For some time J. D. and the girl were silent, while still the light of the torch played on the golden lettering, and the words of Li Hung Chang gleamed down at them from the cold gray stone, like bars of sunshine on a storm-dark sea.
It seemed that the quiet dead watched them as they stood there in the back-flung shadow of the torch and the hand that held it, and wondered about them, crowding nearer in the gloom.
“It seems peculiar,” J. D. said at length. “I mean, the Chinese are so reverent about their dead.”
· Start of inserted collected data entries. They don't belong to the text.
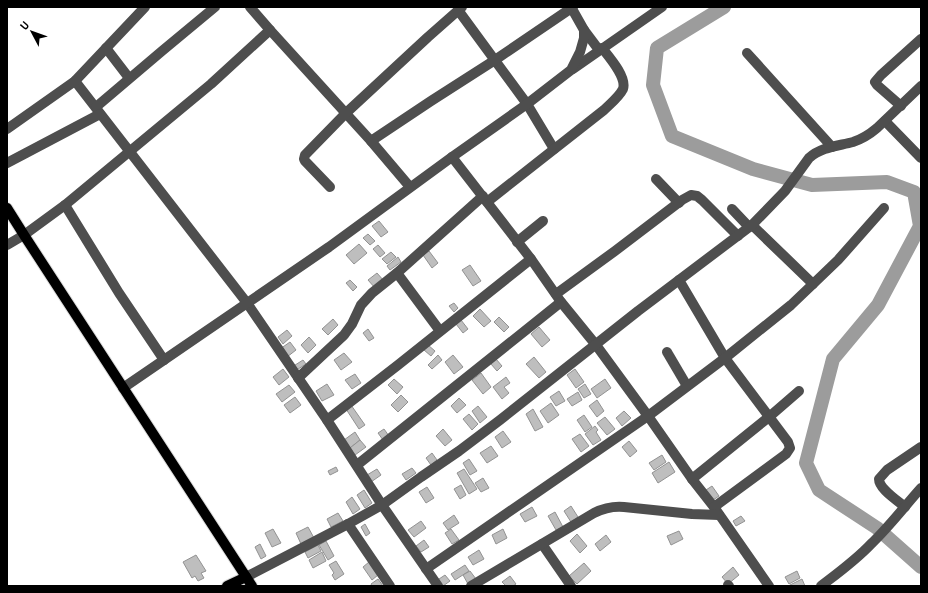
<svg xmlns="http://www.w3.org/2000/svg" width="928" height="593" viewBox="0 0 928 593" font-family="'PT Sans',sans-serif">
  <rect width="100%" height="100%" fill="#fff"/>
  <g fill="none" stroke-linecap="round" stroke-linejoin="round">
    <polyline stroke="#9c9c9c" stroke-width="14" points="724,7 657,48 653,85 672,136 753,169 812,185 887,182 914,192 920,226 878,305 833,359 806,463 819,490 877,528 921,567"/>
  </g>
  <g fill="#bebebe" stroke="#929292">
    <polygon points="379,221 388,232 381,237 372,226"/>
    <polygon points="368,234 375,241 370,245 363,238"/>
    <polygon points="359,244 367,253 354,264 346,255"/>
    <polygon points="378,245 385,253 380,257 373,249"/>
    <polygon points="429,251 438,263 432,268 423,255"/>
    <polygon points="391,252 396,257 387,264 382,259"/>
    <polygon points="398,257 401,262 390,270 387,266"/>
    <polygon points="470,265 481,281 473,286 462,270"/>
    <polygon points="377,273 384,281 375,288 368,280"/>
    <polygon points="350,280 357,287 353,291 346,283"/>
    <polygon points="454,303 458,308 454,312 449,306"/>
    <polygon points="480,309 491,321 484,327 473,316"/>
    <polygon points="499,317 509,327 504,332 494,322"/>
    <polygon points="333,319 338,325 328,335 322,329"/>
    <polygon points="461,320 468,329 463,333 456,324"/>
    <polygon points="539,327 550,340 542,347 531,334"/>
    <polygon points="368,329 374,338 369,341 363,333"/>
    <polygon points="287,330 292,336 283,344 278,337"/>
    <polygon points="309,337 316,345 308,353 301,345"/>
    <polygon points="290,342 296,350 287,357 280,349"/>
    <polygon points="428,345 435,351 431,356 424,350"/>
    <polygon points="344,353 352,362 341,370 334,360"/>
    <polygon points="438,355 442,360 432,369 428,365"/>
    <polygon points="453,355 463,367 454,374 445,362"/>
    <polygon points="534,357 546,372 539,378 526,364"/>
    <polygon points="496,359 502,366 497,371 491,364"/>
    <polygon points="303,360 306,364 295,371 292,367"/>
    <polygon points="283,369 289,377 279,385 273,377"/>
    <polygon points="575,369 584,382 576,388 567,375"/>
    <polygon points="481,373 491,387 483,394 472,380"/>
    <polygon points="355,374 361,383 352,389 345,380"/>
    <polygon points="506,377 510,383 504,387 509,393 502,399 493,387"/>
    <polygon points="394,379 403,387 397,394 388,385"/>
    <polygon points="605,379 611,388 597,398 591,389"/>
    <polygon points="327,384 334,395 322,401 316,391"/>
    <polygon points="585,384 591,394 584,398 578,389"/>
    <polygon points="289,385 295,392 282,402 276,394"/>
    <polygon points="559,391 565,401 556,406 550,397"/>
    <polygon points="578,392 582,400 572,406 567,399"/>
    <polygon points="401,395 408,402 398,412 391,405"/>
    <polygon points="295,397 301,405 290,413 284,405"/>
    <polygon points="459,398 466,405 457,413 451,406"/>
    <polygon points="597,400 604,411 597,417 589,406"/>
    <polygon points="551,403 559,415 548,423 540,411"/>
    <polygon points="351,405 365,425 359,429 346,409"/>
    <polygon points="478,406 487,417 480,423 472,411"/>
    <polygon points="533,409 543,427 535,431 526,414"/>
    <polygon points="624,411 631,418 622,426 616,418"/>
    <polygon points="469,414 478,424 472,430 463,419"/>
    <polygon points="584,415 592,427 585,432 577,420"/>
    <polygon points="605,417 615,429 607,435 597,423"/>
    <polygon points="595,426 598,430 596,432 601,440 593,445 585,434"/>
    <polygon points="384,429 389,436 383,440 378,433"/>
    <polygon points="443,429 452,440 445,446 436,436"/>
    <polygon points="503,431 511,442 502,448 495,437"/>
    <polygon points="355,432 360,440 350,448 344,440"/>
    <polygon points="580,434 589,446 581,452 572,439"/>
    <polygon points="360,440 366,447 355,455 350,448"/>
    <polygon points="629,441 637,451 630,457 622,447"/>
    <polygon points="491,446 498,456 487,463 480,453"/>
    <polygon points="432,453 437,460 431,465 426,458"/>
    <polygon points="662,455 666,462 654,470 649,463"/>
    <polygon points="469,459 477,471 470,475 463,463"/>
    <polygon points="669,462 675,472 658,483 652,473"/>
    <polygon points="336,467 338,471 330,475 328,471"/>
    <polygon points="412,468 416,473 406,480 402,474"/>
    <polygon points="377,469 381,475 371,482 367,475"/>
    <polygon points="464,469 477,489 469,494 457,473"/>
    <polygon points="483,478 489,488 481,492 475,483"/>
    <polygon points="461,485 466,495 460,499 454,489"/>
    <polygon points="712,486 719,496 713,500 706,490"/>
    <polygon points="427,487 434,498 426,503 419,492"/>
    <polygon points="364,490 372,503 365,508 357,495"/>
    <polygon points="352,497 360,509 353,514 346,502"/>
    <polygon points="571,506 578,517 571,522 564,511"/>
    <polygon points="532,507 537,516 525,522 520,514"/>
    <polygon points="555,512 563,527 556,530 548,516"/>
    <polygon points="338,513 343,521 331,527 327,519"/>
    <polygon points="454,515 459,523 448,530 443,523"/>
    <polygon points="741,516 745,521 736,526 733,521"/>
    <polygon points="421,521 426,528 414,537 408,530"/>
    <polygon points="365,524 370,533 366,536 361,527"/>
    <polygon points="308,527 314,538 301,544 296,533"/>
    <polygon points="273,529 281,543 272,547 265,533"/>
    <polygon points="451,529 459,540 452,544 445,533"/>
    <polygon points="503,529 507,538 496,544 492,535"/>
    <polygon points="679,531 683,539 671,545 667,536"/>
    <polygon points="577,534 587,546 580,553 570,541"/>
    <polygon points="606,535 611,542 600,551 595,544"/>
    <polygon points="424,540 429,547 421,552 416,546"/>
    <polygon points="326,541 334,556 328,560 319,545"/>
    <polygon points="260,544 266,556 261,559 255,547"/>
    <polygon points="318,545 321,551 308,558 305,552"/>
    <polygon points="479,550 484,559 473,565 468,557"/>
    <polygon points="322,552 326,561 313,568 309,560"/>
    <polygon points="196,555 206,571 201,573 204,578 198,581 195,576 192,578 183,562"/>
    <polygon points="336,561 344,574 335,580 332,575 334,573 329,565"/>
    <polygon points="369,562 378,575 372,580 363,567"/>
    <polygon points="584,563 591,571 577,584 569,576"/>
    <polygon points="465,565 469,571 455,580 451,574"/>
    <polygon points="733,567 739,575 728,584 722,577"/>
    <polygon points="470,571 476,579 468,584 463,575"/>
    <polygon points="797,571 800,578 789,584 785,577"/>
    <polygon points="445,575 450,581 443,586 439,586 436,581"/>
    <polygon points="510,576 516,584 513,586 506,586 502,582"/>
    <polygon points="378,579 383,586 372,586 371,584"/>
    <polygon points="802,579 805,586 790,586 790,585"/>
  </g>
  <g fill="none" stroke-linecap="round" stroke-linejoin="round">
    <g stroke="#dbdbdb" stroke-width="12">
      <g id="major">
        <polyline points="7,208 24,235 252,586"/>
        <polyline points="227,586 246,577"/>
      </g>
    </g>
    <g stroke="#4e4e4e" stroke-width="10">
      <polyline points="250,7 270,30 371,141 410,187"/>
      <polyline points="458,10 527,104 554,149"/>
      <polyline points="584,30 599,50"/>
      <polyline points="106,48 129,78"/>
      <polyline points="747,53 832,147"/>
      <polyline points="573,69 662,7"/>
      <polyline points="75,81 247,303 327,420 382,505 438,586"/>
      <polyline points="901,106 877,85 875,82 881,75 921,39"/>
      <polyline points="96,107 162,51 215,7"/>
      <polyline points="885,121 921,158"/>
      <polyline points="7,129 75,81 145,7"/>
      <polyline points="371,141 431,101 495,60 573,7"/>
      <polyline points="452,157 531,259 561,302 596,345 648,416 692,479 714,507 769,586"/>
      <polyline points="7,163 26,153 100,114"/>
      <polyline points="656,179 679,203"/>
      <polyline points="330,187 305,161 304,159 305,155 346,113 428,37 462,7"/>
      <path d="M487,202l117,-92c7,-7 15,-13 19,-21 4,-12 -14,-32 -21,-41"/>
      <polyline points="65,205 119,293 164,360"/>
      <polyline points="732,209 749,227"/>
      <polyline points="752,225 813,284"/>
      <polyline points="517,242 543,221"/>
      <polyline points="7,245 24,235 65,205 211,84 270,30"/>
      <polyline points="397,273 440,331"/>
      <polyline points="679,280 725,358 788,442 790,448 786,454 714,507"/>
      <polyline points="556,294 615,251 682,200 691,195 697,196 702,200 738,236"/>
      <polyline points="667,352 687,386"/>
      <polyline points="298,378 344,335 352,324 361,305 372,293 397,273 483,196"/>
      <polyline points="123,388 329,247 452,157 527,104 571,70 580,52 584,38 584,30 571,7"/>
      <polyline points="327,420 398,365 531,259"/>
      <polyline points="357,465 561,302"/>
      <polyline points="692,479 769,417 799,391"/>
      <path d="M905,507c-8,-7 -26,-18 -26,-28l8,-9 34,-23"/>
      <polyline points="348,524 390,586"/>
      <polyline points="542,544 571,586"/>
      <polyline points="426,569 648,416 725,358 791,305 813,284 838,260 884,208"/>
      <path d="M246,577l102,-53 34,-19 39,-28 38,-26 41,-31 138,-109 114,-86 33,-34 24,-33c12,-11 29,-12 44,-16 9,-3 17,-8 24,-14l44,-42"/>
      <polyline points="728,585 729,586"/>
      <path d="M471,586l123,-73c10,-5 19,-7 30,-6l68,7 27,1"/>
      <path d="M821,586c17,-13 35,-26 50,-42 18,-17 33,-37 50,-56"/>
    </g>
    <use href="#major" stroke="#000" stroke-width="10"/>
  </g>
  <rect width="928" height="593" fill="none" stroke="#000000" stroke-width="16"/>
  <g transform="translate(32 32) rotate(311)" stroke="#ffffff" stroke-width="3" paint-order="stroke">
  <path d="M0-3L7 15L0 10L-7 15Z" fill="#000000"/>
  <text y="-6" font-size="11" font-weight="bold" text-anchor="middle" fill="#000000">U</text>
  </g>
</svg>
“It’s horrible,” Joan said. Her fingers tightened on his arm. “Let’s go out, Dave, please. If Elaine is here, she’s dead. In a way, I hope she is dead, though that may seem strange.
“It’s so dark in here, so cold! I think these old dead people are all laughing at us, and joking among themselves. Can’t you hear them whispering, whispering—” She ended shakily, staring with wide eyes of horror into the shadows.
J. D. slipped an arm about her waist. “H’sh!” he said soothingly. “Keep a grip on your nerves, Joan.” He pressed her close to him, and felt her yield much as a child might, fearful of the dark. “Remember I’m with you.”
She laughed, a little unsteadily. “I’m sorry. I’ll try, to be brave.”
“Of course, I’ll bring you out if you really want to go, and if we can get out.”
“No, I’m all right now. Open the coffin.”
He hesitated. “You’re sure you’re not afraid?”
“We have no evil in our hearts,” she said gravely. She glanced about her into the darkness that concealed the coffins. “I think they know, too.”
J. D. nodded, bent over the coffin of Li Tzu, lifted the lid. It lifted easily, on smooth hinges. The girl uttered a little startled cry. The coffin was empty. More, it had no bottom but a flight of steps that ran downward from it into darkness. An odor of dampness came to them, and a cold breath like clammy fingers upon their cheeks.
“So this is the road we have to follow,” J. D. said. “Feel ready for it, Joan?”
“Yes,” she answered, a note of returned courage in her voice.
II
Side by side they stepped into the coffin and went slowly down, the light of the torch guiding their feet Above them, the lid thudded into place, bringing to birth queer echoes to play about in spaces unseen, unguessed, to die reluctantly to silence.
There were few more than a dozen steps, ending in a passage with a floor of clay and walls and a roof of unhewn stone. The walls oozed moisture, and the roof; and here and there the light of the torch shone redly back at them from puddles on the floor.
The air was stale and heavy as the air of an underwater cavern, and seemed to press close about them, chokingly. The mud of the floor clung to their feet, and in places J. D. splashed through inches of water with Joan in his arms.